A witness proposing to prove something spoken by another can merely refer to a document and say that it contains a correct statement of what happened in his presence, but in such a case he must depose that he is unable to state from memory as to what happened owing to lapse of time and that he correctly recorded in the document what he had witnessed.
Difference between Article 155 and 156
Under Article 155 a witness may refresh his memory by looking at the document and giving his evidence in the ordinary way. The document is not itself evidence nor is it tendered. But under Article 156 his memory is not refreshed and although he has no specific recollection, he guarantees that the paper contains a true record of facts.
Right of adverse party as to writing used to refresh memory
Article 157 provides that “any writing referred to under the provisions of the two last proceeding Articles must be produced and shown to the adverse party if he requires it, such party may, if he pleases, cross-examines the witness thereon.
This Article deals with the adverse party right as to production, inspection and cross-examination when a document is used to refresh a witness’s memory. This Article says that the writings which are used under Articles 155 and 156 for the purpose of refreshing the memory of a witness must be produced for inspection and shown to the adverse party he requires it. The rules applies to both an original or its copy. The adverse party also has the right to cross-examine the witness thereon.
In Re Jhubbo Mahton, 8 C 739 FIELD J observed “the opposite party may look at the writing to see what kind of writing it is, in order to check the use of improper documents; but I doubt whether he is entitled, except for this particular purpose, to question the witness as to other and independent matters contained in the same series of writings. As the Article refers to “any writing” and does not appear to impose any restriction, it is conceived that the adverse party may, inspect and cross examine on the document generally. But the court in the exercise of its discretion may and should restrict the inspection and cross examination to mattes relevant to the issue or to so much as is necessary for understanding the facts testified to.
Time When Inspection may be claimed
The opposite party has a right to look at any particular writing, before or at the moment when the witness uses it to refresh his memory in order to answer a particular question, but if neglects to exercise his rights, he cannot continue to retain the right throughout the whole of the subsequent examination of the witness.
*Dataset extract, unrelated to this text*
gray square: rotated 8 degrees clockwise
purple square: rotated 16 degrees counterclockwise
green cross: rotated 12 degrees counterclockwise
Any such claim will not be entertained at a later stage.
Right of inspection and cross examination
The grounds upon which the opposite party is permitted to inspect a writing used to refresh the memory of a witness are
- to secure the full benefit of the witness’s recollection as to the facts,
- To check the use of improper documents
- To compare his oral testimony within his written statement.
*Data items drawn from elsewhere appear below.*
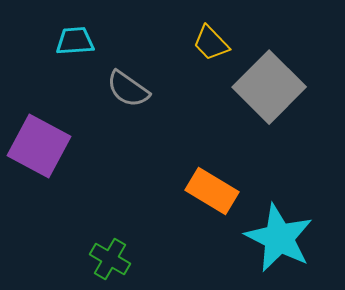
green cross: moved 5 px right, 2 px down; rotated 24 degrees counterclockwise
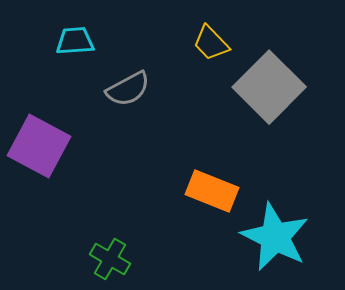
gray semicircle: rotated 63 degrees counterclockwise
orange rectangle: rotated 9 degrees counterclockwise
cyan star: moved 4 px left, 1 px up
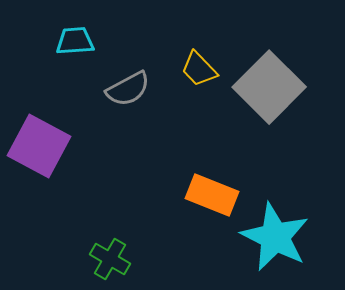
yellow trapezoid: moved 12 px left, 26 px down
orange rectangle: moved 4 px down
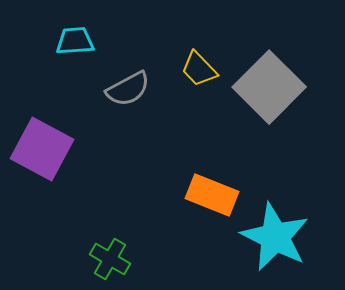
purple square: moved 3 px right, 3 px down
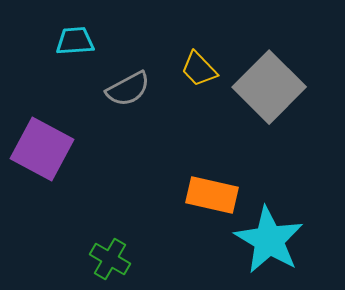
orange rectangle: rotated 9 degrees counterclockwise
cyan star: moved 6 px left, 3 px down; rotated 4 degrees clockwise
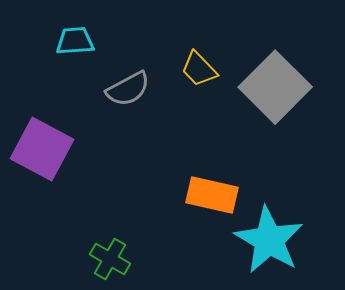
gray square: moved 6 px right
It is always usual and very reasonable, when a witness speaks from memoranda, that the counsel should have an opportunity of looking at those memoranda, when he is cross examining the witness.
The inspection is necessary as a protection against the imposition, and cross examination further enables the opponent to discover circumstances indicating that the document is not genuine. In Tibbets vs. Sterbery, MULLIN J, said, “if a witness cannot be compelled to produce it, he might use documents made for him by the party calling him, or the accuracy of which he knows nothing… the right of a party to protection against the false, forged or manufactured evidence, which is not permitted to inspect, must not be invaded a hair’s breadth”.